Work instruction:
A complete response lists each line of the data below that includes the word "round".

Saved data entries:
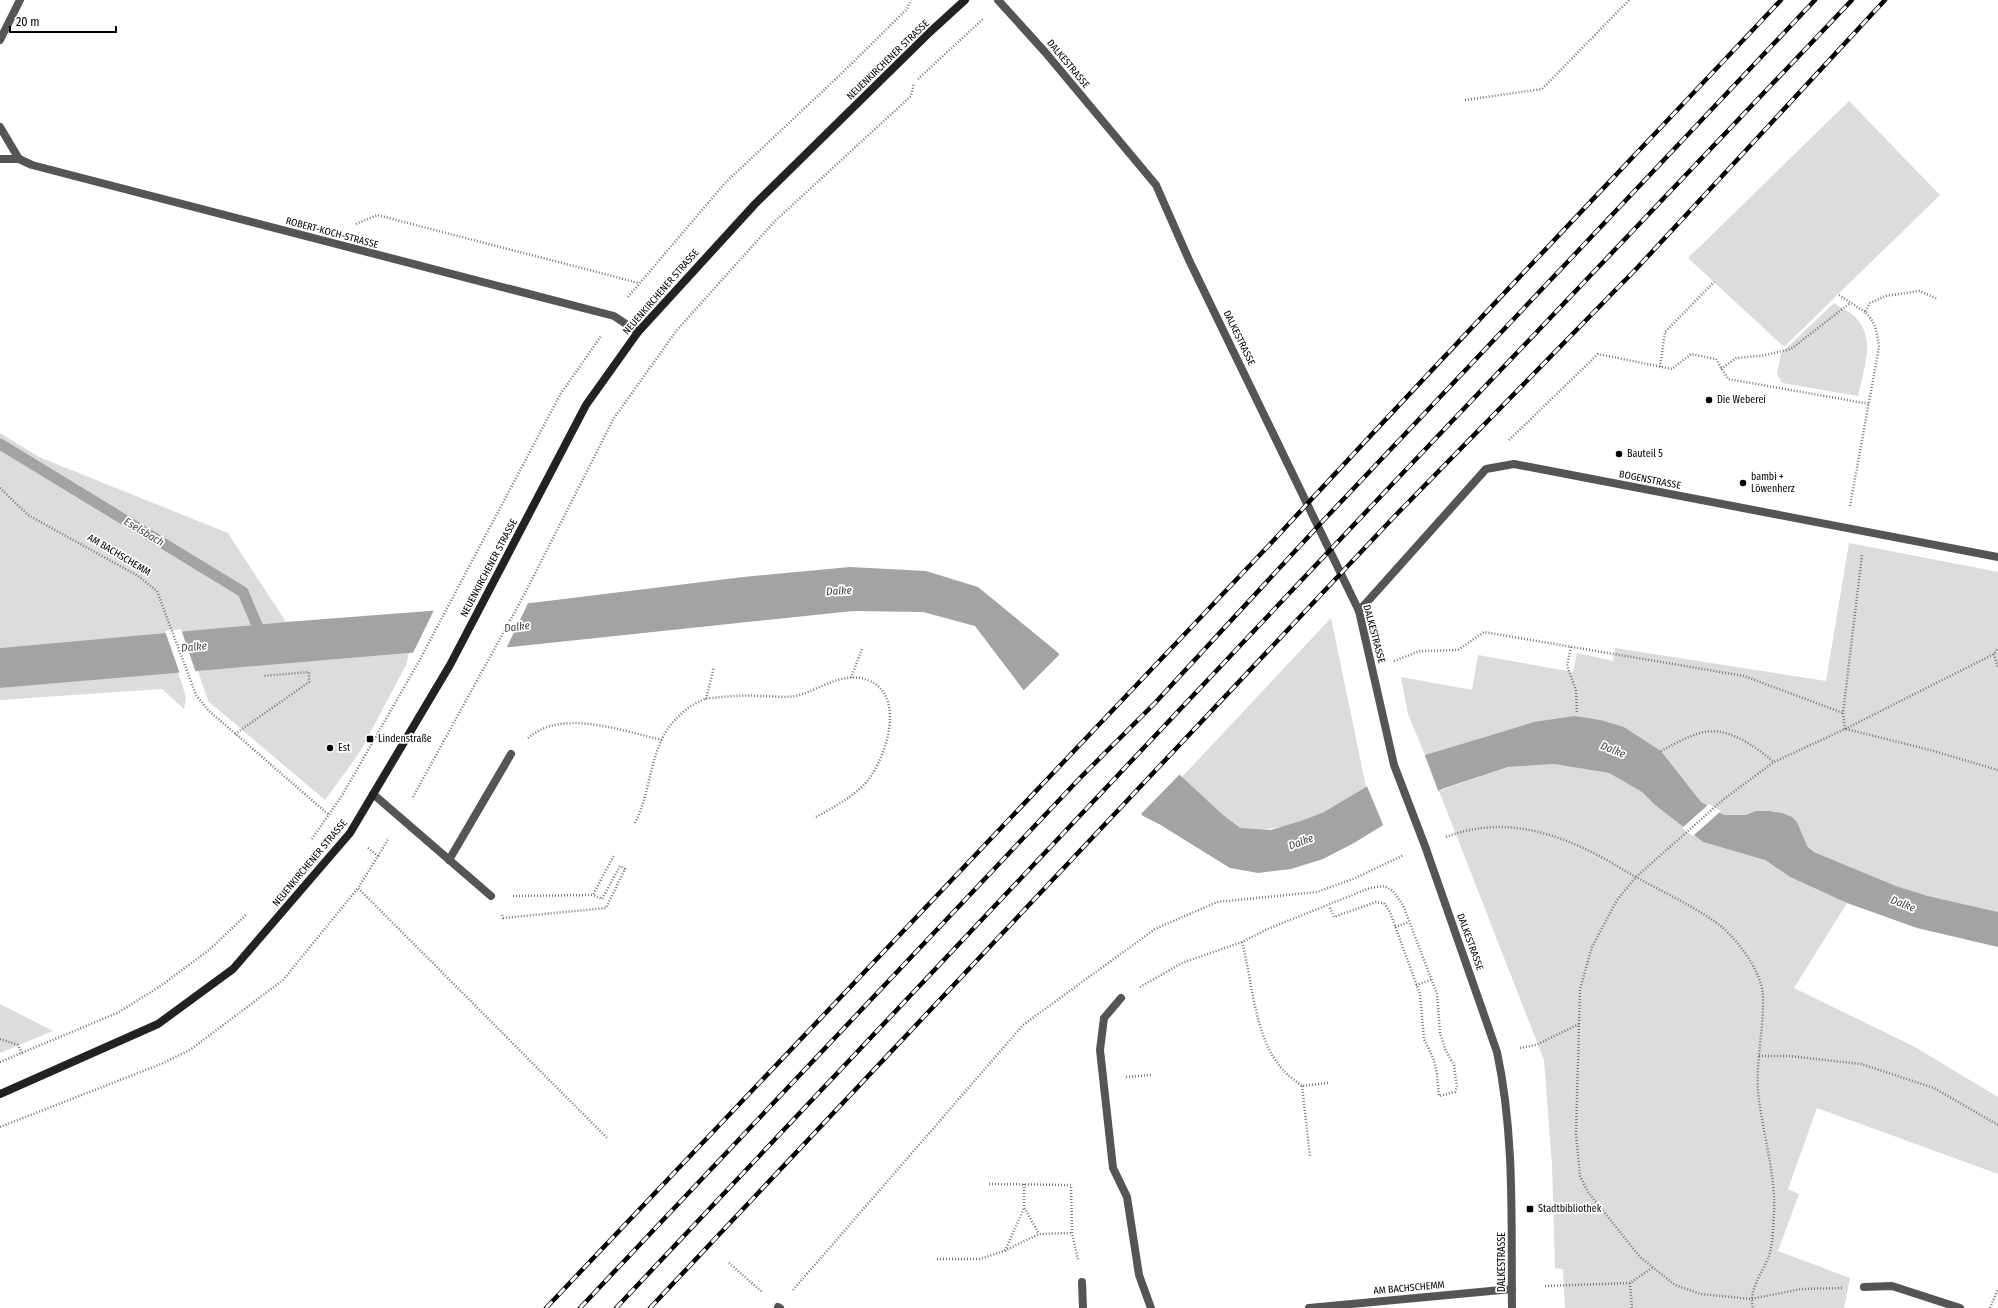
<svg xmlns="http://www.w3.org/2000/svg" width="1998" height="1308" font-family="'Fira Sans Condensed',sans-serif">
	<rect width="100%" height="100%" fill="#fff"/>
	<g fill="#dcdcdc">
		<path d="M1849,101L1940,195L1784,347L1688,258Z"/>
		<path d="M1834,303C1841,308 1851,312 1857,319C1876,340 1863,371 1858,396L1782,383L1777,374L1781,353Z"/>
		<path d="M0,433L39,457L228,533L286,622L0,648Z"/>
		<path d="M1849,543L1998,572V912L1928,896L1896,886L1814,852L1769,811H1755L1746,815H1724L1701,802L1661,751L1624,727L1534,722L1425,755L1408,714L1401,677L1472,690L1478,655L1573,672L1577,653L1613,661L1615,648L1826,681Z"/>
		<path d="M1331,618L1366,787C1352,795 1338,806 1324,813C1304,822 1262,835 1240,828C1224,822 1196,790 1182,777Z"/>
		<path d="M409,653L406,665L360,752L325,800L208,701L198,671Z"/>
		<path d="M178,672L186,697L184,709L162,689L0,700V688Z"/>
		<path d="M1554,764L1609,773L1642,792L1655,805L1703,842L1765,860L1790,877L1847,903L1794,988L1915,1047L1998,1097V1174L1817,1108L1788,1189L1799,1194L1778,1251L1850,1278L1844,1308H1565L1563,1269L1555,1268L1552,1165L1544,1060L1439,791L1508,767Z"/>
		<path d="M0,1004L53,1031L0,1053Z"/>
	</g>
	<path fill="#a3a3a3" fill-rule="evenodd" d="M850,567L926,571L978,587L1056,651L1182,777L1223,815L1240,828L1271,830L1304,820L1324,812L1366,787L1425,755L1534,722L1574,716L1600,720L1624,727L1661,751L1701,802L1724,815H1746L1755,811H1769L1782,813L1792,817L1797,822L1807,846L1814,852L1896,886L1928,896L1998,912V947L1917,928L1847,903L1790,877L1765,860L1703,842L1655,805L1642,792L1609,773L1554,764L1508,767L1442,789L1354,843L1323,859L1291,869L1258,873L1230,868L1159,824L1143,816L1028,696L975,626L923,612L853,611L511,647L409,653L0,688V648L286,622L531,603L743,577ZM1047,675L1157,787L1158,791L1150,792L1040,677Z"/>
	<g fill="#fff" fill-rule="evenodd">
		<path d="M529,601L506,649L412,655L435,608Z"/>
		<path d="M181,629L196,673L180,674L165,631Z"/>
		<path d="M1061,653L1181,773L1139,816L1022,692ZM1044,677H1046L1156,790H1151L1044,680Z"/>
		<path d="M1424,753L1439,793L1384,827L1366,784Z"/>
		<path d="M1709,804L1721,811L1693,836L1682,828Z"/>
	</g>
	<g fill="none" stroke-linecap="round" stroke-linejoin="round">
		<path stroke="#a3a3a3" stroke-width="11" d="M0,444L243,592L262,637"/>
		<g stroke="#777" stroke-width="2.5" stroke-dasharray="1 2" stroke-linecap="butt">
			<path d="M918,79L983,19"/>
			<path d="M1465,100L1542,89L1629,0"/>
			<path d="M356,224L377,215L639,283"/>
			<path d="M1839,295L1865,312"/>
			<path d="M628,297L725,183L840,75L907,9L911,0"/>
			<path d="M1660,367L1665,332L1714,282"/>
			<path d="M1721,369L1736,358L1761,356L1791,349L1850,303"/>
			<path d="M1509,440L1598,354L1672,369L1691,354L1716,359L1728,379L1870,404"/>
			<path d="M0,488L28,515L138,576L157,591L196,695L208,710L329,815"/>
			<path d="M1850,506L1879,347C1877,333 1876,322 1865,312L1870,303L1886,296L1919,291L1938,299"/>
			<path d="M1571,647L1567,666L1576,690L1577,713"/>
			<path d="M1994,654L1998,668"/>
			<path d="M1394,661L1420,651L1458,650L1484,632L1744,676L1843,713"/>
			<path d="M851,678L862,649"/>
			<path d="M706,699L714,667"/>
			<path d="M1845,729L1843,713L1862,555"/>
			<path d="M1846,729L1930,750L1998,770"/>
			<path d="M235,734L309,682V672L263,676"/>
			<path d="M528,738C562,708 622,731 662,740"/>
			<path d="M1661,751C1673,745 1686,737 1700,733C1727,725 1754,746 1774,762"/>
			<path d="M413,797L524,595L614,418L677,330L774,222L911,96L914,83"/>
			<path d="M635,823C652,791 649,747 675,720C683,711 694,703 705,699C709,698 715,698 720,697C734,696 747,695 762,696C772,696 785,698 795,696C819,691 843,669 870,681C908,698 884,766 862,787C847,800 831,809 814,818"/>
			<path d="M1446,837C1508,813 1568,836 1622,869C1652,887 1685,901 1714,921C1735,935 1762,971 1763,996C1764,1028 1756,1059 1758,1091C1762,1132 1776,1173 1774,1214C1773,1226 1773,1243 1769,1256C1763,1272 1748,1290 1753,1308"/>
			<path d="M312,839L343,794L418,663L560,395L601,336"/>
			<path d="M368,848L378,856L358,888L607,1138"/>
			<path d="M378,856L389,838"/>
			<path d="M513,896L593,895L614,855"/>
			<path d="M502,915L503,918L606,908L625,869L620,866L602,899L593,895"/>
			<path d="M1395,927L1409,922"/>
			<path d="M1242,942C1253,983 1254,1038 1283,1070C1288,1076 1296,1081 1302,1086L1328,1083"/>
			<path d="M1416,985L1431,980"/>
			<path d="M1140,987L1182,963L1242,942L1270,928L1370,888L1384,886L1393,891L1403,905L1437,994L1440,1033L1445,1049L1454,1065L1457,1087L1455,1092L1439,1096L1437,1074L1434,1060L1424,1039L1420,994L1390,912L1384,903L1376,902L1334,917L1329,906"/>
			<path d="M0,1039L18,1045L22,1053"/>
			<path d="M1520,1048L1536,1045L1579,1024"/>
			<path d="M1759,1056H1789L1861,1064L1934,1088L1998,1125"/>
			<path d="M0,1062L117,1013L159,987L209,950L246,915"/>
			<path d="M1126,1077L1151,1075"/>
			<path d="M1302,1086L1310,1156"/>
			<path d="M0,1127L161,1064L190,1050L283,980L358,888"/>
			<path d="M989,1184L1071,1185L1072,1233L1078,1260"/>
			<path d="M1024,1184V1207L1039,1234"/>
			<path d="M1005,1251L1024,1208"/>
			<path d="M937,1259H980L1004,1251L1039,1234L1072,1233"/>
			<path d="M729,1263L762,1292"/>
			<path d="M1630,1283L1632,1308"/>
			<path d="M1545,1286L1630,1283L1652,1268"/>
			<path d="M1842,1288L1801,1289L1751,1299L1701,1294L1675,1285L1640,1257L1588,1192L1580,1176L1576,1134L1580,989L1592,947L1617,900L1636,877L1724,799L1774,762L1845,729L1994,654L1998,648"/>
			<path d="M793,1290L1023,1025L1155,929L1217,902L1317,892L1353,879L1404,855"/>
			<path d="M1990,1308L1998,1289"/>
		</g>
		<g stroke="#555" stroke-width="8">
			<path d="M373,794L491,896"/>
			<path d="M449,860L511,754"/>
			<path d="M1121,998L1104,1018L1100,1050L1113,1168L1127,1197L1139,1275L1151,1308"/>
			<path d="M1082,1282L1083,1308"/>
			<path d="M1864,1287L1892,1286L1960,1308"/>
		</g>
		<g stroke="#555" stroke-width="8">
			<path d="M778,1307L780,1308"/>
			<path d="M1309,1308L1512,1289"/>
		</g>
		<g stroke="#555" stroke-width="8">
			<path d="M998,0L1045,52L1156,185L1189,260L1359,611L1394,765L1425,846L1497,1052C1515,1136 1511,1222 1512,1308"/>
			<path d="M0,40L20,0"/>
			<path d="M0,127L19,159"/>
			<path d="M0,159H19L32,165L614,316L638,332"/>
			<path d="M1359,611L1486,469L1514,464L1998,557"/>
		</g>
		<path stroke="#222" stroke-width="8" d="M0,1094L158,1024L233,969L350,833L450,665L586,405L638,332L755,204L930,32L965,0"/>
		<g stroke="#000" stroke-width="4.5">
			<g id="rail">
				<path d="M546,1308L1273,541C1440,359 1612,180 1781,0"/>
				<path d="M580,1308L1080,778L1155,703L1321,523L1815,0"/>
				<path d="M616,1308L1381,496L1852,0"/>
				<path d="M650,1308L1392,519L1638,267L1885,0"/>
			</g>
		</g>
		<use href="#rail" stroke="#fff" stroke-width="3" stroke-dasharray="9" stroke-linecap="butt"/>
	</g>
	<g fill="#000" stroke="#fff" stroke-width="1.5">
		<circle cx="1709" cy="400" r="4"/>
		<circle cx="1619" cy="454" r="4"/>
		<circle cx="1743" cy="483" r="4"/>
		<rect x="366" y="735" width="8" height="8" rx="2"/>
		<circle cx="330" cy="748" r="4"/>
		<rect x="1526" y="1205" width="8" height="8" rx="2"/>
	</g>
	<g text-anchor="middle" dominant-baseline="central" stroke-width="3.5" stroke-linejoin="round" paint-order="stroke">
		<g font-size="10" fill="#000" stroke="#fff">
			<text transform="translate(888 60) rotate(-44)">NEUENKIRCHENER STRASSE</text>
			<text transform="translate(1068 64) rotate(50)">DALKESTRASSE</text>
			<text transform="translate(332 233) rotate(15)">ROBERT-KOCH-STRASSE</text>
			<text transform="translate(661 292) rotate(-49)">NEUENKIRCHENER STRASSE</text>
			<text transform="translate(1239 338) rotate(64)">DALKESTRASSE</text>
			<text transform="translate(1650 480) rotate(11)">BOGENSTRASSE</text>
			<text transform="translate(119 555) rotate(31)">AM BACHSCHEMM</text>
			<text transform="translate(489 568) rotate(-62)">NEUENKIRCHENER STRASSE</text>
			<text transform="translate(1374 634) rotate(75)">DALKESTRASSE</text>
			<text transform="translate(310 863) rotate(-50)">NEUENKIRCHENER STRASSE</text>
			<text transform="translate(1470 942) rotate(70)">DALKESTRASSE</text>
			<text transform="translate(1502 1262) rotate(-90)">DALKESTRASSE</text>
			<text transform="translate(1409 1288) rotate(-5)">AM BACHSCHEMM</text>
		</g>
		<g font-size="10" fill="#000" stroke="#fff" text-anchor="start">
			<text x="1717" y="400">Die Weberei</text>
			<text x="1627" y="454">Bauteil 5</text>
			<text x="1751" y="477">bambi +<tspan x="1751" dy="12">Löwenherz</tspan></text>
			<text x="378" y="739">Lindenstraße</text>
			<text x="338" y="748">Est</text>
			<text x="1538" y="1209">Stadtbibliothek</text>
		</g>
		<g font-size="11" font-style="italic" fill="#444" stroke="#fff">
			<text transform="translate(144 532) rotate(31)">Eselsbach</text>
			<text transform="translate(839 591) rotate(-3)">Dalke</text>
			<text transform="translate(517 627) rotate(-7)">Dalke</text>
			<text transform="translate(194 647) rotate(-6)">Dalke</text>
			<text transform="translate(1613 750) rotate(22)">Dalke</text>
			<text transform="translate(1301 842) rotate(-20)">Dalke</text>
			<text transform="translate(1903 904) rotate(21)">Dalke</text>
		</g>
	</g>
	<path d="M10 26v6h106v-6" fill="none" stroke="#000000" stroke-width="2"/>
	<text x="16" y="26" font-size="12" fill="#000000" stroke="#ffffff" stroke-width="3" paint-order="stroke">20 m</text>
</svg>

Solution to this task:
	<g fill="none" stroke-linecap="round" stroke-linejoin="round">
	<g text-anchor="middle" dominant-baseline="central" stroke-width="3.5" stroke-linejoin="round" paint-order="stroke">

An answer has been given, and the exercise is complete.